The majority believe otherwise because they are ignorant – the majority don’t try to express their views, they don’t demonstrate against the government, they don’t try to read things the government has outlawed, and they don’t get themselves into a position where they need that “robust framework of rights” (whatever that means).
They believe otherwise precisely because they haven’t encountered “the reality of life in Britain today.”
That said, it appears that 79% think we do live in a surveillance society, so…
One other point that was raised in the thread to which I feel I should respond: I have always, and always will, put my country and my constituents before my party. But I wouldn’t still be a member of the Labour Party if I didn’t believe that Labour’s programme and policies represented the best options and remedies for our nation.
But most people don’t believe the Labour Government represents “the best options and remedies for our nation”. They didn’t believe so in 2005. So why is it still in charge? If the Labour Government is so in tune with the nation, why doesn’t it quit?
UPDATE at 7.40 pm: I’m in the process of drafting one final post on this subject, responding to more of the arguments made here today.
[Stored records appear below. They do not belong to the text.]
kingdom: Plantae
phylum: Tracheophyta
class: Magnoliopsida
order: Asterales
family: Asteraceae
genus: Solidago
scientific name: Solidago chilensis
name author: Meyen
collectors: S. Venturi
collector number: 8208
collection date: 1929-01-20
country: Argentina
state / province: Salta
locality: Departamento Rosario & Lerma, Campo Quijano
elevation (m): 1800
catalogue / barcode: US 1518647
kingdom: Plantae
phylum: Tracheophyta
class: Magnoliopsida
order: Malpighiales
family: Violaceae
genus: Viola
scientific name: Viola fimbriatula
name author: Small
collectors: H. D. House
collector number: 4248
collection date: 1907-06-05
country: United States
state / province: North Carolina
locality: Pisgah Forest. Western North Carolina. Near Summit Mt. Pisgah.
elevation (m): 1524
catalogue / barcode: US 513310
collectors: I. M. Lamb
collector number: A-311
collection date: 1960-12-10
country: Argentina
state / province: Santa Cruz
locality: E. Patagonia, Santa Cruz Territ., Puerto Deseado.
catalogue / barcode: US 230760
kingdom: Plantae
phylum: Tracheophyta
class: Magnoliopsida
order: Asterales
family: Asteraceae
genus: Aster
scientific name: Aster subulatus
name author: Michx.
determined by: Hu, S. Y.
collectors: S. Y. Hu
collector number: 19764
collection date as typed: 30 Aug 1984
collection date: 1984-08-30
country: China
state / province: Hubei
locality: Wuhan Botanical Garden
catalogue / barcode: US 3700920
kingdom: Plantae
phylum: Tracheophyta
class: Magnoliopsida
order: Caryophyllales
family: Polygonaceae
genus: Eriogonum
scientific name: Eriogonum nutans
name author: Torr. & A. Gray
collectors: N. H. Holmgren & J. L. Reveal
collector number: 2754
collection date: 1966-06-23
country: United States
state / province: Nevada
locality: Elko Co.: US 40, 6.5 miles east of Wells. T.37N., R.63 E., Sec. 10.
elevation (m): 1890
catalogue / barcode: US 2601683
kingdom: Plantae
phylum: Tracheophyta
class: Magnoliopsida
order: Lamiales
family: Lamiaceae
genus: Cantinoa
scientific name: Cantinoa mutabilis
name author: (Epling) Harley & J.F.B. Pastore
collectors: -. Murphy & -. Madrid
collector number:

It will be published at precisely 12 noon tomorrow (Sunday).
I THINK we’re all going to have to agree to disagree on this one, don’t you think?
Pretty pathetic, isn’t he?
I’d like the public to be asked the following questions:
1. Are we so petrified, have we so lost our common sense, courage and phlegmatic British values that we should install a massive snooping engine so that bureaucrats have intrusive access to every aspect of everybody’s work, creative, cultural, social sexual and religious life?
2. Should we bequeathe to the future an interlocking set of mechanisms of total state control in order to reduce littering and graffiti?
3. Do we seriously think that wasting more billions of pounds on high-risk technology projects start to resolve the human and social sources of conflict in society?